* _作業の指示_:
a. ミャンマー軍政についての記事と、次の(i)〜(iii)が合っているかを判断してください。それぞれ「はい」か「いいえ」で答え、決め手になる記事中の語句をそのまま引用すること。(i) キン・ニュンはラングーン大学法学部の出身である。(ii) 日本は人道援助も含めて政府開発援助を凍結している。(iii) キン・ニュンは2003年8月に首相に任命された。
b. ミャンマー軍政についての記事を、最後の文の後から書き進めてください。

* _記事_:
____________

軍政の内部抗争として記憶に新しいのは、2004年10月に軍政ナンバー3で首相のキン・ニュン(当時大将、SPDC第一書記)が汚職を理由に突如解任されたことだ。キン・ニュンは士官学校出の他の軍政指導者たちとちがってラングーン大学(現ヤンゴン大学)法学部の出身。独裁者だった故ネ・ウィン将軍に引き立てられ、第44軽歩兵師団長を経て軍情報部のトップになった。軍政内の親中派の大黒柱であると同時に改革指向の国際派として知られ、西側の専門家の中には彼を「ミャンマーの鄧小平」と呼ぶものもいた。1997年にはタン・シュエの反対を押し切ってミャンマーのASEAN加盟を実現した、との情報が当時流れた。2003年8月に首相に任命されるとすぐ、7項目から成る民主化へのロードマップを発表するなど、他の軍政首脳より民主化に前向きだった。キン・ニュンの解任と同時にその影響下にあった軍情報部の幹部たちも徹底的に粛清された。当時、キン・ニュン解任劇を主導したのはタン・シュエとマウン・エイだと見られていた。国軍内のかつてキン・ニュンに近かった勢力がこんご息を吹き返すかどうかも注目を要する。

国際社会
国際社会のミャンマーに対する姿勢を大別すると、次の三つのグループに分かれる。(1)軍政が非民主的であり、人権を無視しているとして経済面をはじめさまざまな面で制裁を課している強硬派。アメリカ、ヨーロッパが急先鋒で、日本も米欧とは一線を画しながら政府開発援助(人道援助は除く)は凍結している。(2)ミャンマーの資源および戦略的価値を重視して軍政と緊密な関係を持つ軍政擁護派。中国、インド、最近のタイなど。(3)ミャンマーを加盟国に抱え、軍政の強権的姿勢を苦々しく思いながら、内政不干渉の原則にしばられて積極的な態度を打ち出せない東南アジア諸国連合(ASEAN)。米欧の強硬姿勢は、中国、インドの軍政支援に相殺されてほとんど効を奏さなかった、というのがこれまでの実情だ。

____________

[レイアウトデータセットの行]
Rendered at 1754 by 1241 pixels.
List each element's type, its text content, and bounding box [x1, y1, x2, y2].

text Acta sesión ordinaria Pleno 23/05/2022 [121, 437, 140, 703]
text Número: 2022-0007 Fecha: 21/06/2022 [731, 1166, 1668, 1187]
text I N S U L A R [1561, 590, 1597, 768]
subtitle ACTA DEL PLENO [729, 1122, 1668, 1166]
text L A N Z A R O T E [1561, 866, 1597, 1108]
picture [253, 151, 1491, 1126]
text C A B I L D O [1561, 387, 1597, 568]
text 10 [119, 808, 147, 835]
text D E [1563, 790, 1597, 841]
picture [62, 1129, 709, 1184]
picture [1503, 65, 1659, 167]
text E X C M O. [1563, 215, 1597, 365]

____________

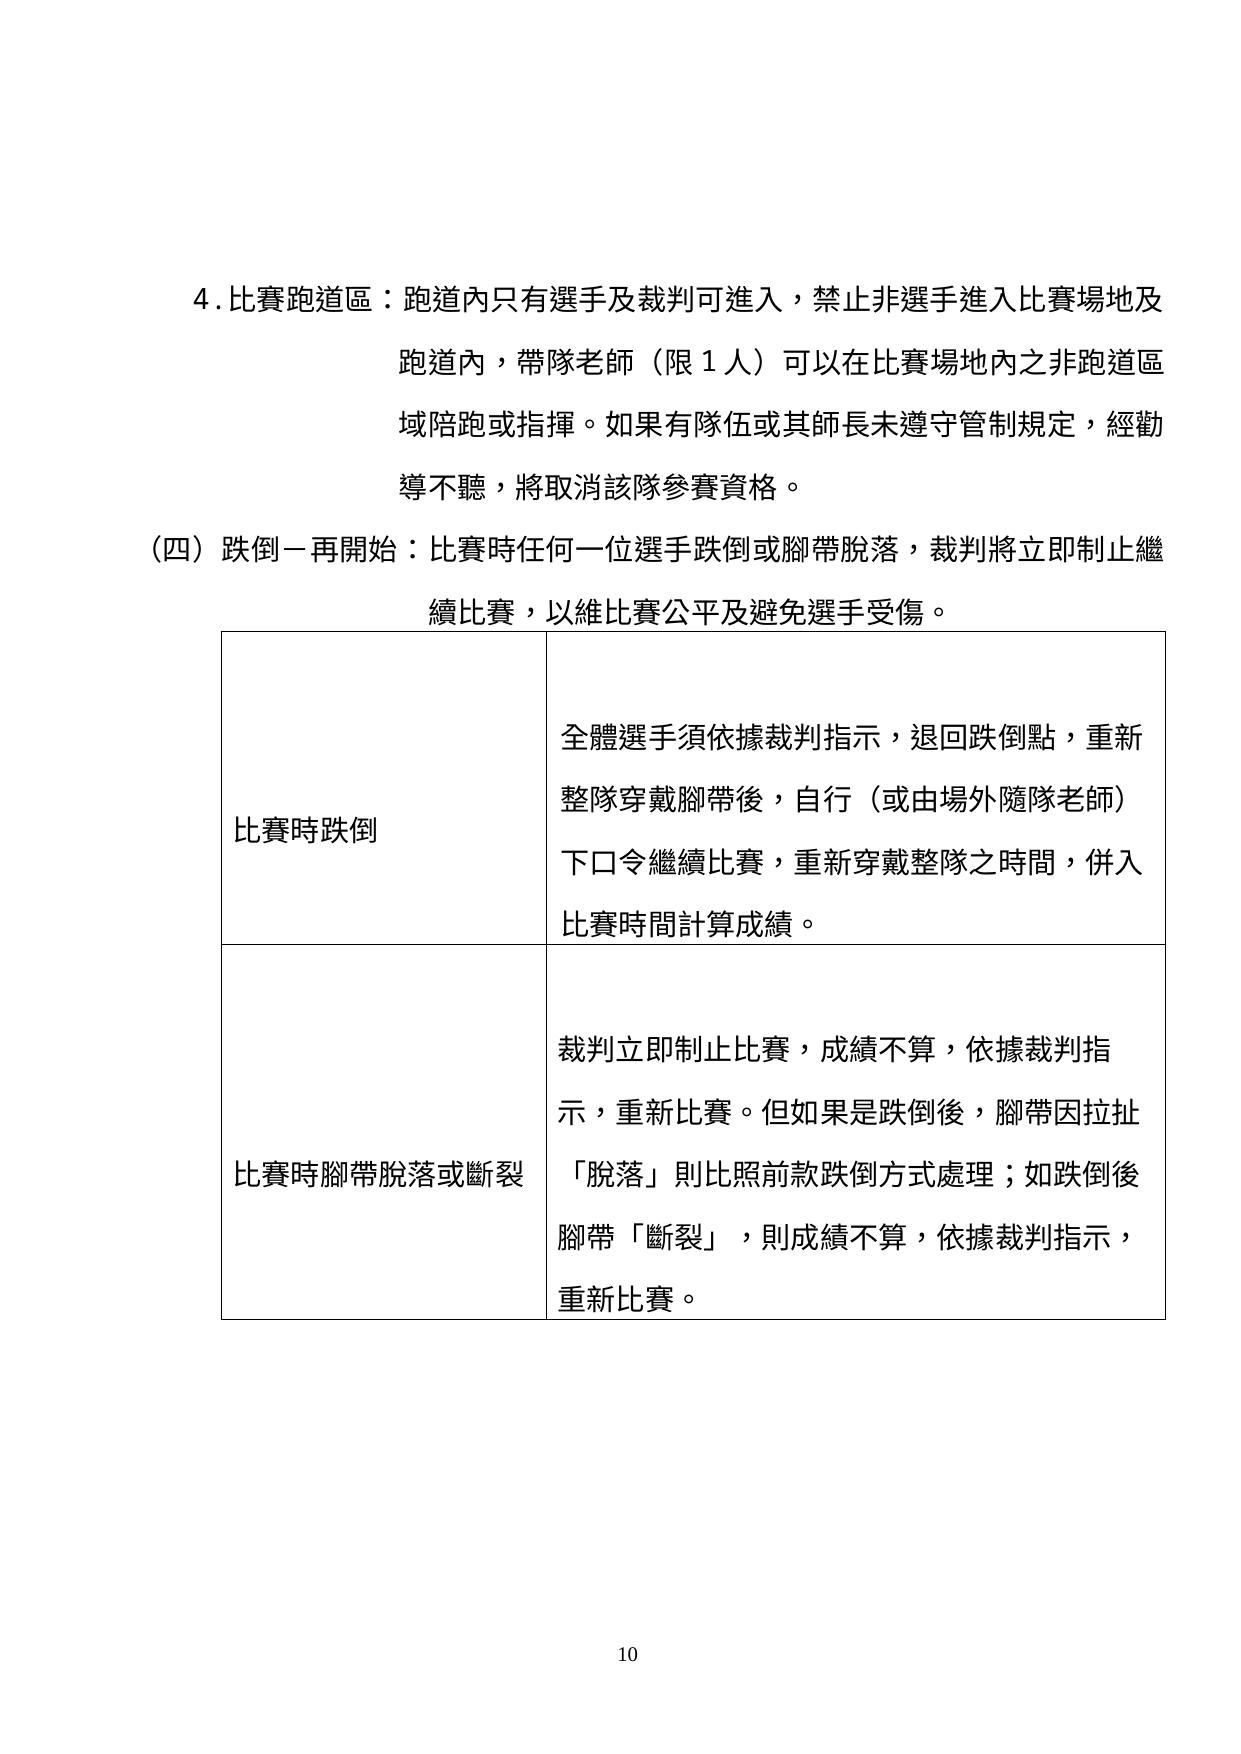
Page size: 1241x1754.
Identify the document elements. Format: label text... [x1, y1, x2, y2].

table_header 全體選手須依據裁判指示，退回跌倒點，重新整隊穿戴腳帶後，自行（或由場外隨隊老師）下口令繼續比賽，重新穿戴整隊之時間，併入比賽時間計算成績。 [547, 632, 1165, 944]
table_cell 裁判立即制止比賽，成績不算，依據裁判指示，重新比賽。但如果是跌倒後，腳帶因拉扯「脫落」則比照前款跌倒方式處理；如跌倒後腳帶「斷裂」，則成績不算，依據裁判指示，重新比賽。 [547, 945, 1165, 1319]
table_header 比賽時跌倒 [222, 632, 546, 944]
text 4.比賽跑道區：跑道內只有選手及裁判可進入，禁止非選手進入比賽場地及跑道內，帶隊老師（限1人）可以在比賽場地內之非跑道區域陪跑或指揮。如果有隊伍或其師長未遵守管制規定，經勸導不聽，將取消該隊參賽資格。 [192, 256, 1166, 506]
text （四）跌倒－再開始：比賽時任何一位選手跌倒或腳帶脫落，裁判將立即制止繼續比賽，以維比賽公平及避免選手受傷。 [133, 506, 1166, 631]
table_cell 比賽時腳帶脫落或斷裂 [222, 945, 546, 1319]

____________

* _作業ごとの解答_:
a.
(i) はい。「ラングーン大学(現ヤンゴン大学)法学部の出身」
(ii) いいえ。「政府開発援助(人道援助は除く)は凍結している」
(iii) はい。「2003年8月に首相に任命される」

b.
しかし、こんどの事態を受けて、国際社会の反応に二つの興味深い兆候がきざしている。第一は、ミャンマー問題への地域周辺国にアメリカを加えた多角的取り組みを構築すべしという提案だ。国際的に大きな影響力を持つ米外交誌『フォーリン・アフェアーズ』最新号(11/12月号)は国際戦略研究センター(CSIS)上級顧問兼ジョージタウン大学助教授で前国家安全保障会議(NSA)上級アジア部長のマイケル・グリーンとCSISアジア戦略部長のデレク・ミチェルの共同論文、「アジアの忘れられた危機―ビルマへの新たなアプローチ」を掲載した。この中で二人は、ASEAN、中国、インド、日本、アメリカの5者が連携してミャンマー問題への国際的共同イニシアチブを打ち出すことを提唱している。この構想は北朝鮮の核問題を解決するための6者協議に通じる発想で、米政府の内部にも同様の構想があると見られるところから、こんご現実のものとなる可能性を秘めている。またほぼ時を同じくして、ブリュッセルに本部を持つ国際的な紛争処理研究機関、インタナショナル・クライシス・ウォッチも、中国、インド、ASEAN議長国としてのシンガポールが国連とともにミャンマーの政治危機解決の方途を探るよう緊急アピールを出した。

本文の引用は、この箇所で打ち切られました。